Page excerpt:
━━━━━━━━━━━━━━━━

We have disabled the data collection process by commenting it out, as the data has already been saved in a CSV file.

In [None]:
# # Initialize WebDriver
# driver = webdriver.Chrome()

In [None]:
# # Navigate to the blocks page to retrieve the latest block ID
# driver.get("https://etherscan.io/blocks")
# time.sleep(1)
# lastBlock = driver.find_element(by=By.XPATH, value="//*[@id=\"content\"]/section[2]/div[2]/div[2]/table/tbody/tr[1]/td[1]/a")
# lastBlockID = int(lastBlock.text)

In [None]:
# # Generate URLs for the last 20 blocks
# blockURLs = []
# for blockID in range(lastBlockID, lastBlockID-20, -1):
#     blockURLs.append("https://etherscan.io/txs?block=" + str(blockID))

In [None]:
# # Function to read each row's data in the transactions table
# def readRow(rowIndex):
#     row = {}
#     xPath = "//*[@id=\"ContentPlaceHolder1_divTransactions\"]/div[2]/table/tbody/tr[" + str(rowIndex) + "]/"

━━━━━━━━━━━━━━━━

Record extracts:
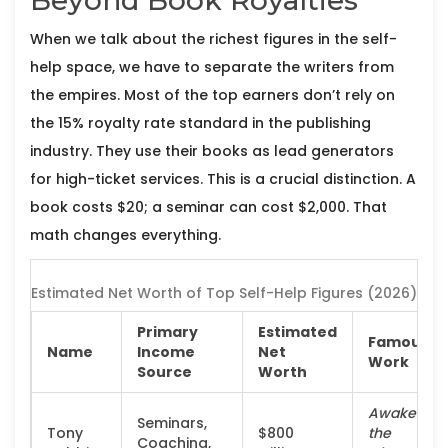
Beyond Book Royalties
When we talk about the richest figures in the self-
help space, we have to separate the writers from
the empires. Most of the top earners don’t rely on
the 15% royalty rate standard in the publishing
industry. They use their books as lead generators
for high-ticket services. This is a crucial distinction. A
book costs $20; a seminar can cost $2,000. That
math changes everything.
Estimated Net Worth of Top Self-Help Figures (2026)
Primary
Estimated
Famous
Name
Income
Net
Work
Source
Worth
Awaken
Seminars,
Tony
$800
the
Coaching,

━━━━━━━━━━━━━━━━

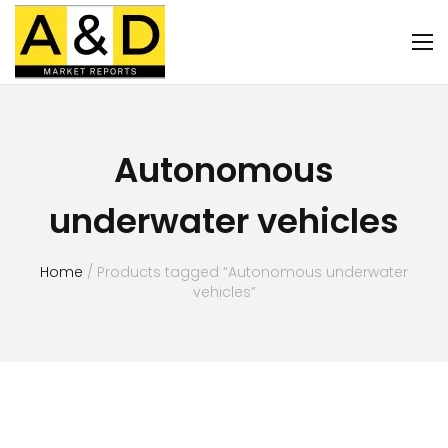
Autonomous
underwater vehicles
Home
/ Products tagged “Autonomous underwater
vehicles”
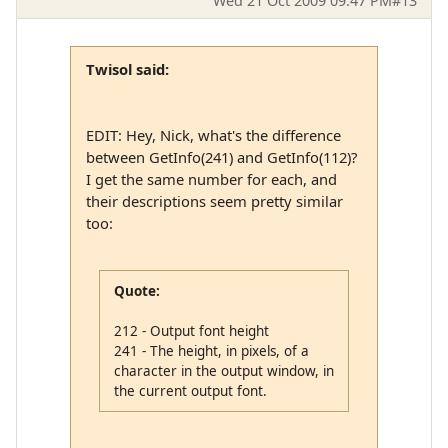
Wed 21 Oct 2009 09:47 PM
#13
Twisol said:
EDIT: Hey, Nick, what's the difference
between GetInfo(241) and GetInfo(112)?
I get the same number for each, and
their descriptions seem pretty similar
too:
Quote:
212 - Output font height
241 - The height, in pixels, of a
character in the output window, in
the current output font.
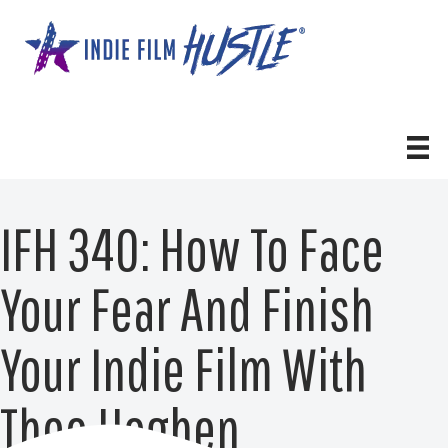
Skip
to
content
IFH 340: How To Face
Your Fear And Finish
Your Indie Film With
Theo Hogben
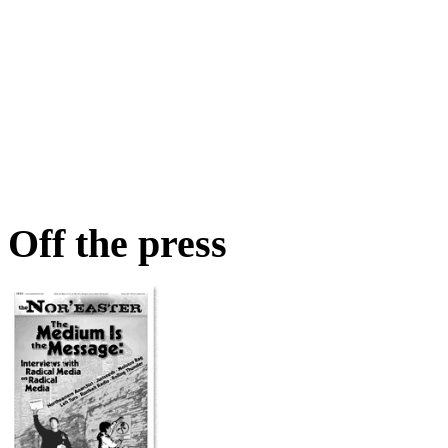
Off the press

━━━━━━━━━━━━━━━━

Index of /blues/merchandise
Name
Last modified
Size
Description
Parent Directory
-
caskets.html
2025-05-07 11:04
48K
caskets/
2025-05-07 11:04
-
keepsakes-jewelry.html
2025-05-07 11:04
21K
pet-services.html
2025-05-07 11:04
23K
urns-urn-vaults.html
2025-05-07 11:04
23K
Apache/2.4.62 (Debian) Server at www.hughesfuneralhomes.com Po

━━━━━━━━━━━━━━━━

Activity: Reproduce, word for word, the notebook excerpt above about gathering Etherscan block data.

Answer below:
We have disabled the data collection process by commenting it out, as the data has already been saved in a CSV file.

In [None]:
# # Initialize WebDriver
# driver = webdriver.Chrome()

In [None]:
# # Navigate to the blocks page to retrieve the latest block ID
# driver.get("https://etherscan.io/blocks")
# time.sleep(1)
# lastBlock = driver.find_element(by=By.XPATH, value="//*[@id=\"content\"]/section[2]/div[2]/div[2]/table/tbody/tr[1]/td[1]/a")
# lastBlockID = int(lastBlock.text)

In [None]:
# # Generate URLs for the last 20 blocks
# blockURLs = []
# for blockID in range(lastBlockID, lastBlockID-20, -1):
#     blockURLs.append("https://etherscan.io/txs?block=" + str(blockID))

In [None]:
# # Function to read each row's data in the transactions table
# def readRow(rowIndex):
#     row = {}
#     xPath = "//*[@id=\"ContentPlaceHolder1_divTransactions\"]/div[2]/table/tbody/tr[" + str(rowIndex) + "]/"